Several major retail property sales occurred this year, with a high of $627 per sq. ft. paid by Atlanta-based Jamestown for a 59,000 sq. ft. retail complex. Saks paid $13.9 million for a 37,400 sq. ft. office building to expand its men's store. An $11 million renovation will bring the total investment to $665 per sq. ft.

Brokers report large-format retailers want space in the city, but there are few suitable sites. New construction is extremely limited. Conversion of other property types is the primary source of new space.

Hospitality rates moving up

Chip Conley, president of Joie de Vivre Hotels in San Francisco, says hotel revenues in San Francisco are up 14% from a year ago, with occupancy averaging 76%. An upsurge in business and tourist travel has brought improvement across the board.

According to Bob Eaton, vice president of Colliers International Hotel Realty in San Francisco, the market has come back very strong from a decline that began in 1988. "San Francisco is basically fully recovered from the diminished values of the past several years.
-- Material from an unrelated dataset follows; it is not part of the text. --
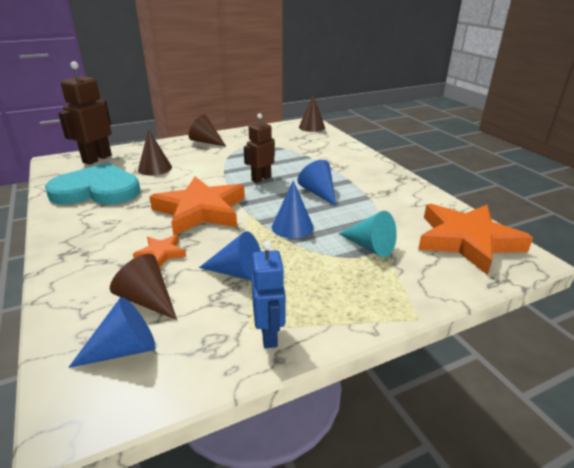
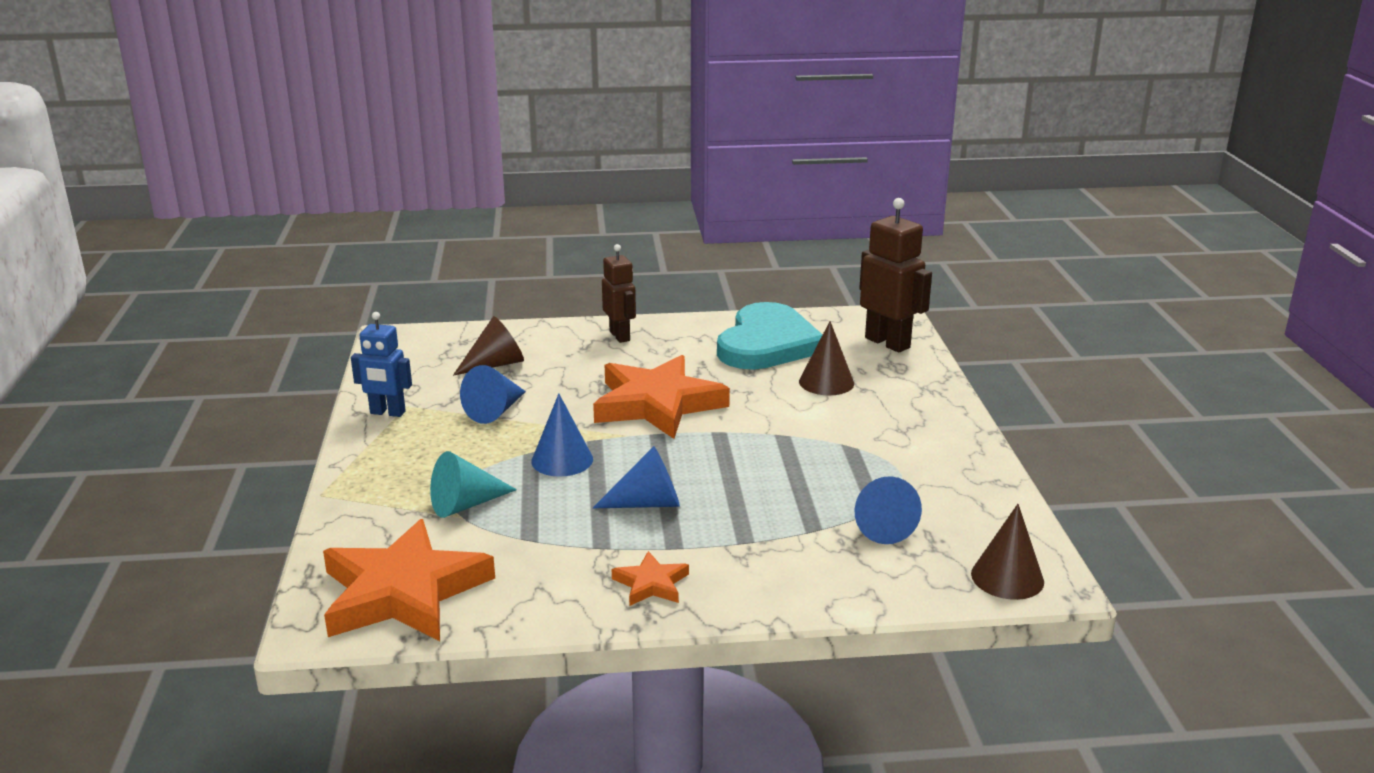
camera: 110 degrees right, 5 degrees down
(124, 349) = (439, 354): blue cone -> blue cone (880, 525)
(161, 253) = (571, 374): orange star -> orange star (651, 584)
(206, 142) = (939, 434): brown cone -> none
(261, 178) = (735, 462): brown robot -> brown robot (620, 336)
We're beginning to see very strong movement in rates," he says, estimating rates at top tier hotels have increased 10% to about $130 per night.

No projects are in development and few are contemplated. In a best-case scenario, says Eaton, 1,000 first-class rooms would be added to the current inventory of 30.000 rooms in the coming two to three years, mostly in small projects. Pacific Resources proposes to include a 200-room luxury hotel in its Pacific Center redevelopment, while Federated has mentioned a small hotel as part of its tentative Bloomingdale's proposal.
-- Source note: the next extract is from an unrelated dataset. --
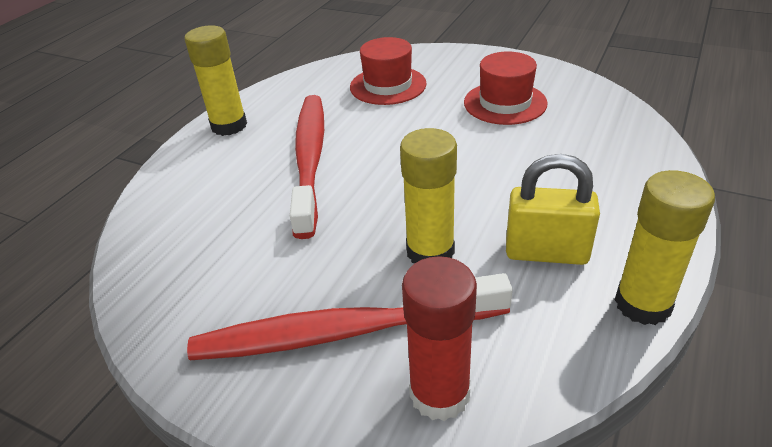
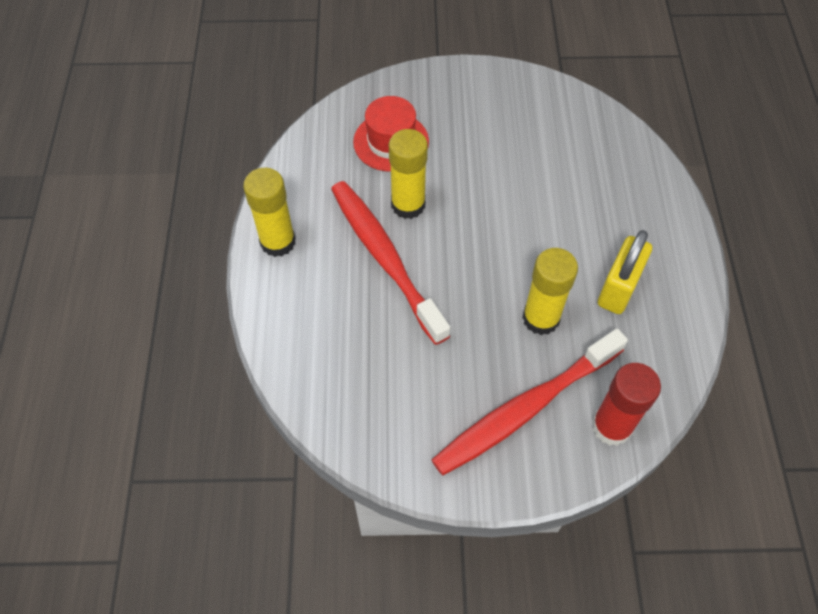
camera: 30 degrees left, 20 degrees up
(505, 103) = (508, 136): red hat -> none
(546, 252) = (618, 289): yellow padlock -> yellow padlock turned 45 degrees counterclockwise
(643, 304) = (695, 310): yellow glue stick -> yellow glue stick (408, 205)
In San Francisco, Marcus & Millichap brokered the sale of the 150-room Powell Hotel across from the cable car turnaround for $6.9 million to an investment group. Upgrades are planned. Joie de Vivre bought the 94-room Orchard Hotel in late '95 for $6.29 million and spent $800,000 to transform it into the Hotel Rex.

Multifamily ranks high

The Koll National Real Estate Index rated the San Francisco market second in the nation for investment value. According to M/PF Research Inc. in Dallas, the vacancy rate is 1.4% and average rents are $1,303. Rents have climbed approximately 10% in 12 months, according to figures from the city.

As Nadji says, "The very high cost of homebuying by default will continue to support a strong pool of renters."

While nonprofit developers accounted for more than 50% of new construction in San Francisco in 1995, low-income housing tax credits are providing a significant incentive to for-profit developers to enter this segment of the market, according to the local office of consultants Novogradac Fortenbach & Co.

Most market-rate development in San Francisco involves projects with six to 20 units, largely due to the difficulty of assembling large parcels of land. Embarcadero Pacific of San Francisco, for example, paid $4.5 million for a SoMa warehouse and will spend $11.5 million to convert it to 60 residential lofts.